Document excerpt -

2. Interface Representation

[ ] Preferred representation is named: DOM, accessibility tree, screenshot, OCR, terminal buffer, or instrumentation.
[ ] The representation is stable enough to test.
[ ] Sensitive screen content is redacted from traces when needed.
[ ] UI observations are stored with timestamps and application state.

Evidence:

3. Action Space

[ ] Allowed actions are enumerated.
[ ] Forbidden actions are enumerated.
[ ] Action schema includes selector, target, value, precondition, timeout, and risk.
[ ] Free-form desktop control is blocked unless environment is disposable.

Evidence:

4. Sandbox

[ ] Browser profile, container, VM, or remote desktop is isolated.
[ ] Downloads and uploads are restricted to sandbox paths.
[ ] Network egress is allowlisted.
[ ] Local secrets and private files are inaccessible.
[ ] Sessions are cleared or rotated after runs.

Evidence:

5. Recovery

[ ] Checkpoints capture URL/app state, last action, visible errors, files, side effects, and retry count.

Problem description - What comes next in the interface-control checklist after its last item under "Recovery"? Continue the checklist in the same format.

Data section -
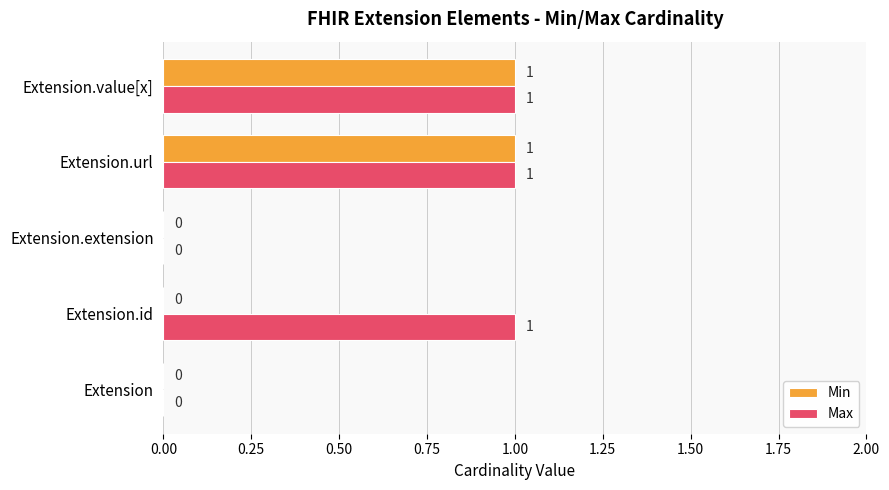

True or false: Min has a value of 1 at Extension.id.

False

Exercise answer -
[ ] UI drift stops the run instead of guessing.
[ ] Modal, timeout, validation error, and session expiry paths are tested.
[ ] Failed runs produce a useful user/operator report.

Evidence:

6. Observability and Evals

[ ] Trace links goal, observation, proposed action, policy decision, executed action, result, and stop reason.
[ ] Evals cover happy path, UI drift, denied action, stale selector, slow page, and unexpected modal.
[ ] Screenshots or DOM snapshots are retained only under approved privacy rules.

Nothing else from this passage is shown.